"Impossible to obliterate," Hood said. A closed-off storeroom in the back of a Greek grocery store … that was enough to tell us what we needed to know. Now Dietrich's men can do the rest. If Cemoli is alive they will eventually find him, and if he's dead—they'll be hard to convince, knowing Dietrich. They'll never stop looking now.
"One good thing about this," Joan said, "is that now a lot of innocent people will be off the hook. Dietrich won't go around prosecuting them. He'll be busy tracking down Cemoli."
True, Hood thought. And that was important. The Centaurian police would be thoroughly occupied for a long time to come, and that was just as well for everyone, including CURB and its ambitious program of reconstruction.

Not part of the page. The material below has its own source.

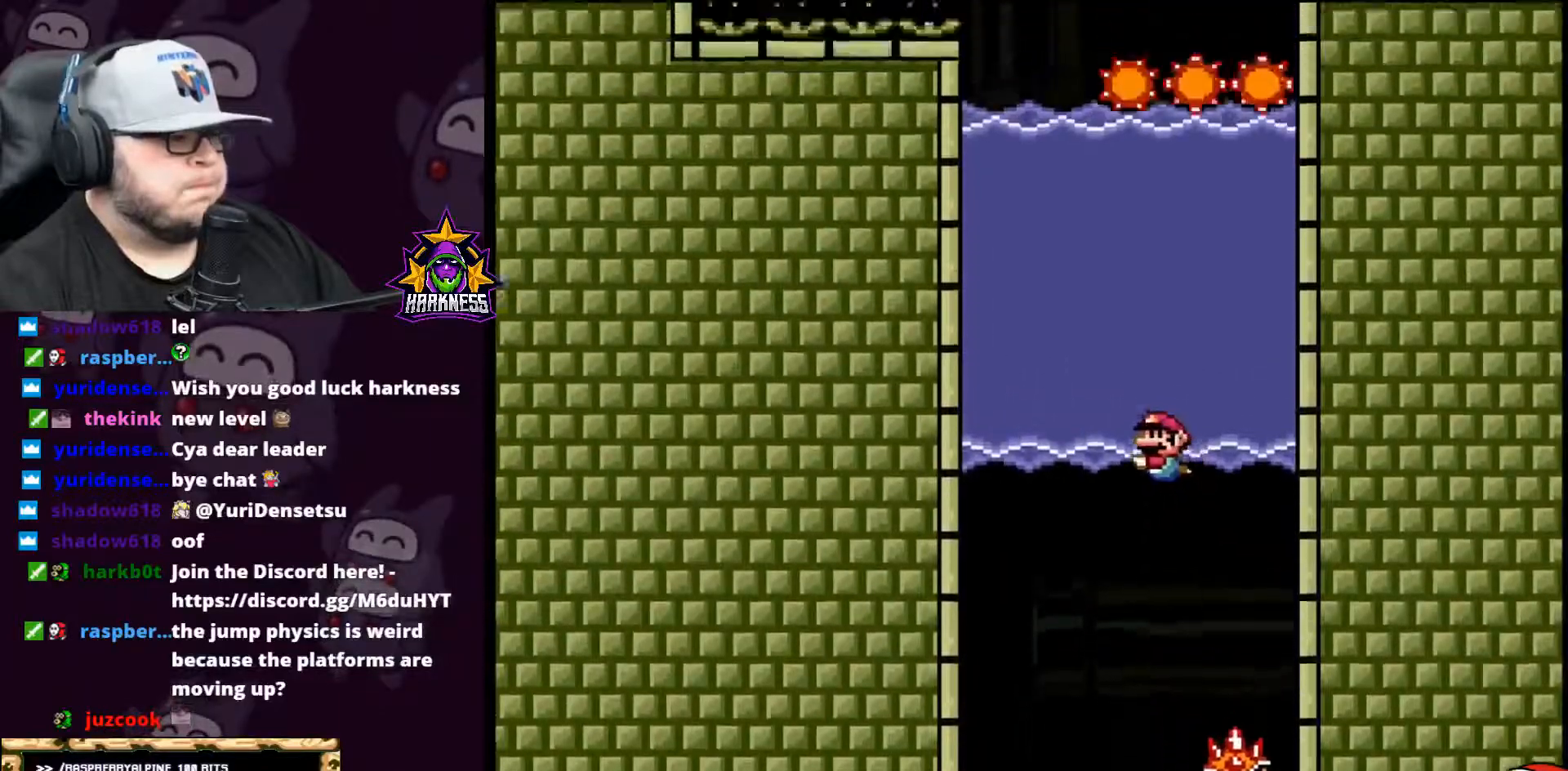
{"buttons": ["Y", "DPAD_LEFT"], "events": [[200, "DPAD_LEFT", "up"], [233, "A", "up"], [266, "DPAD_LEFT", "down"], [266, "X", "up"], [266, "Y", "down"]]}
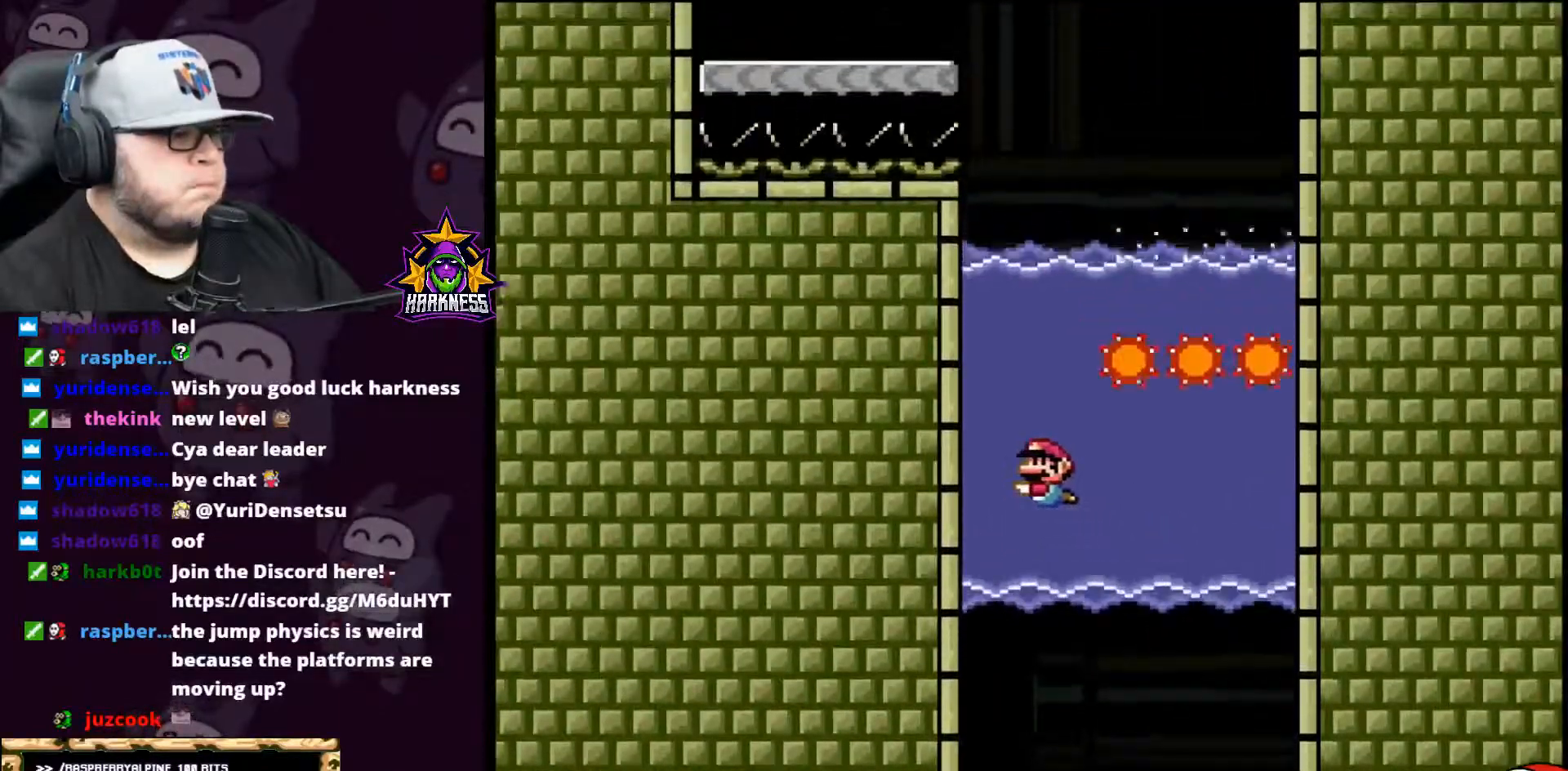
{"buttons": ["B", "Y", "DPAD_UP", "DPAD_RIGHT"], "events": [[50, "B", "down"], [50, "DPAD_LEFT", "up"], [83, "DPAD_UP", "down"], [167, "B", "up"], [350, "B", "down"], [350, "DPAD_RIGHT", "down"], [350, "DPAD_UP", "up"], [484, "DPAD_UP", "down"]]}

If there had never been a Benny Cemoli, he thought suddenly, It would almost have been necessary to invent him. An odd thought … he wondered how it happened to come to him. Again he examined the picture, trying to infer as much as possible about the man from this flat likeness. How had Cemoli sounded? Had he gained power through the spoken word, like so many demagogues before him? And his writing… Maybe some of it would turn up. Or even tape recordings of speeches he had made, the actual sound of the man. And perhaps video tapes as well. Eventually it would all come to light; it was only a question of time. And then we will be able to experience for ourselves how it was to live under the shadow of such a man, he realized.
The line from Dietrich's office buzzed. He picked up the phone.
"We have the Greek here," Dietrich said. "Under drug-guidance he's made a number of admissions; you may be interested."
"Yes," Hood said.
Dietrich said, "He tells us he's been a follower for seventeen years, a real old-timer in the Movement. They met twice a week in the back of his grocery store, in the early days when the Movement was small and relatively powerless. That picture you have—I haven't seen it, of course, but Stavros, our Greek gentleman, told me about it—that portrait is actually obsolete in the sense that several more recent ones have been in vogue among the faithful for some time now. Stavros hung onto it for sentimental reasons. It reminded him of the old days. Later on when the Movement grew in strength, Cemoli stopped showing up at the grocery store, and the Greek lost out in any personal contact with him. He continued to be a loyal dues-paying member, but it became abstract for him."
"What about the war?" Hood asked.
"Shortly before the war Cemoli seized power in a coup here in North America, through a march on New York City, during a severe economic depression. Millions were unemployed and he drew a good deal of support from them. He tried to solve the economic problems through an aggressive foreign policy—attacked several Latin American republics which were in the sphere of influence of the Chinese. That seems to be it, but Stavros is a bit hazy about the big picture … we'll have to fill in more from other enthusiasts as we go along. From some of the younger ones. After all, this one is over seventy years old."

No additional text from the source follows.